The other day, my husband had occasion to travel into the city to conduct business. When he returned, he came bearing small gifts for the children. How excited they were! I knew that he intended to surprise them with some small treasures, but was entirely surprised when he had a “treasure” for me as well – a lovely bouquet of hot house flowers!

What a joy to see those lovely blossoms upon my table, and how much of spring and sunshine they have lent to this otherwise cold and grey week!

Since it has been some time since I had flowers in the house, and I of course wish them to last as long as possible, I looked in my volume of Mrs. Loudon’s book in order to consult her rules for preserving cut flowers as long as possible.

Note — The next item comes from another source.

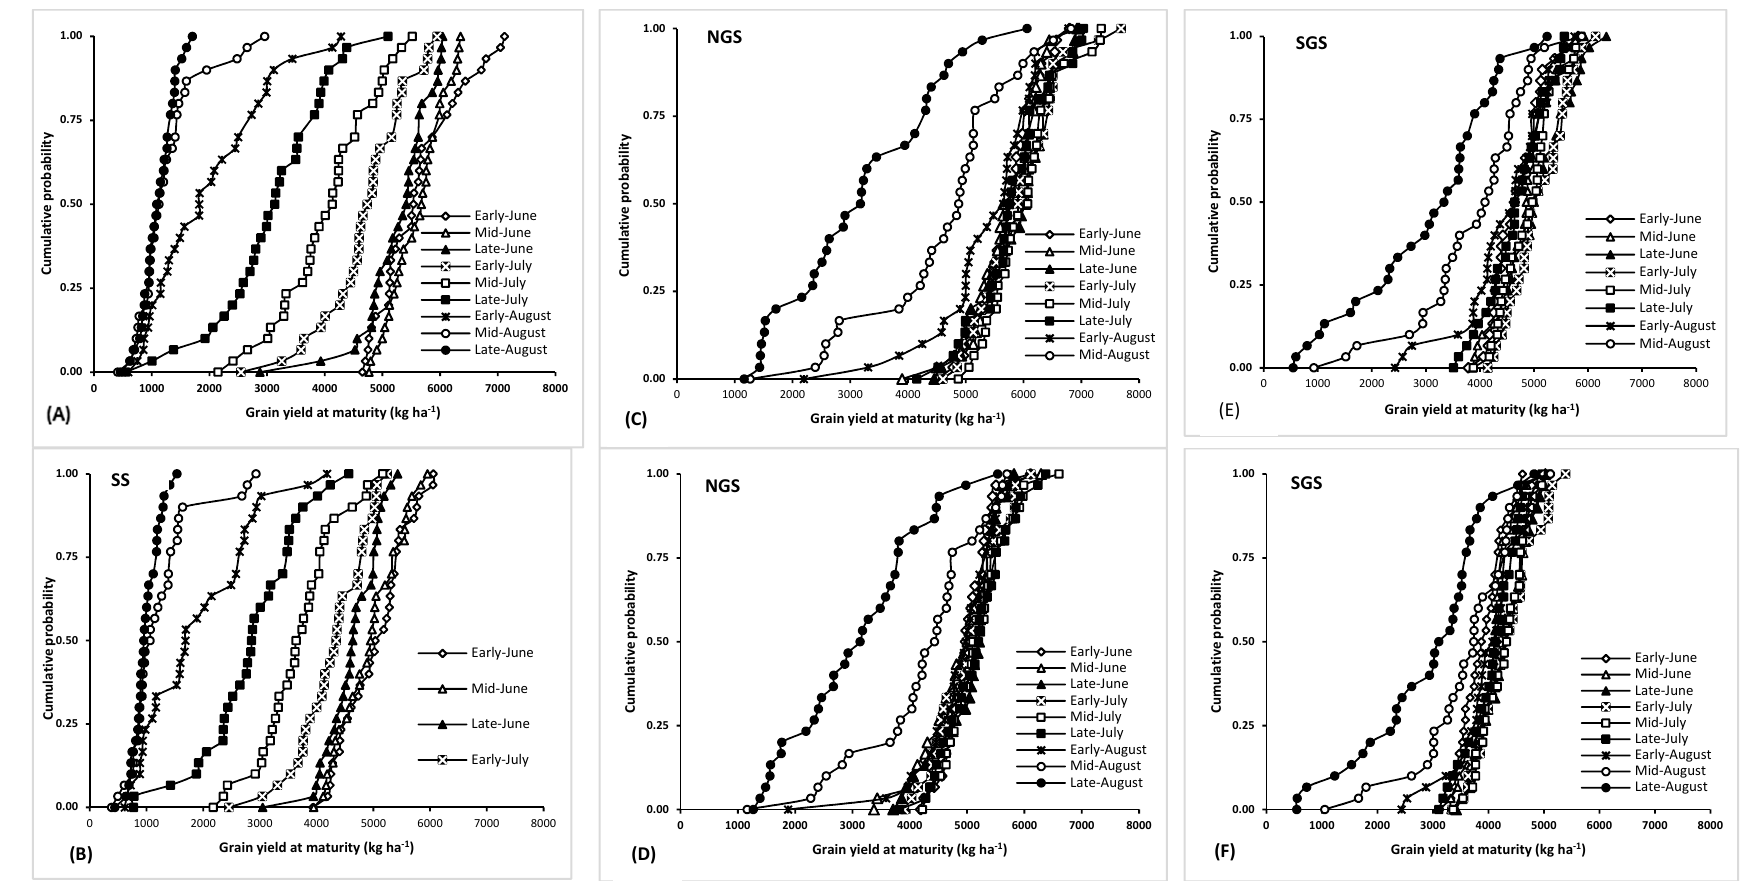
Figure 6. Cumulative function plots for simulated grain yields of SAMMAZ-15 ( A ) and SAMMAZ-16 ( B ) in SS; SAMMAZ 15 ( C ) and SAMMAZ-16 ( D ) in NGS; SAMMAZ-15 ( E ) and SAMMAZ-16 ( F ) in SGS over a 30-year (1985–2014) period.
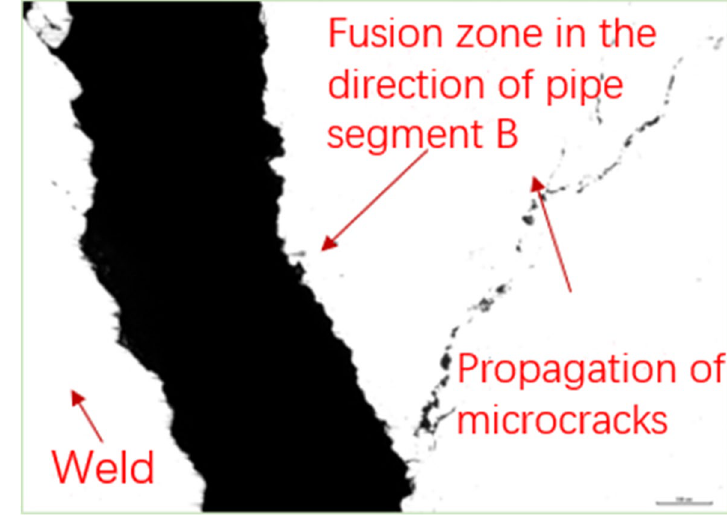
Fig. 16 Equivalent stress distribution under different operating pressure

In her “Letter III”, I found the information I was searching for:

To Preserve Flowers a Long Time

As you are fond of having flowers in your room, and as your present garden is so far from your house, you will perhaps be glad to know how to preserve cut flowers as long as possible. The most simple rules are, not to put too many flowers in a glass, to change the water every morning, and to remove every decayed leaf as soon as it appears, cutting off the end of the stems occasionally, as soon as they show any symptoms of decay.

A more efficacious way, however, is to put nitrate of soda or nitrate of potash (saltpetre) in powder into the water; as about as much as can be easily taken up between the forefinger and the thumb, put into the glass every time the water is changed, will preserve cut flowers in all their beauty for above a fortnight. Camphor in powder has nearly the same effect.

Mrs. Loudon

Nitrate of soda is not difficult nor expensive to obtain, and a very little goes a long way.

A fortnight of brightness and beauty on my table will be a joy indeed, and I intend to carefully follow Mrs. Loudon’s advice, having found so much of her other botanical wisdom to be invaluable!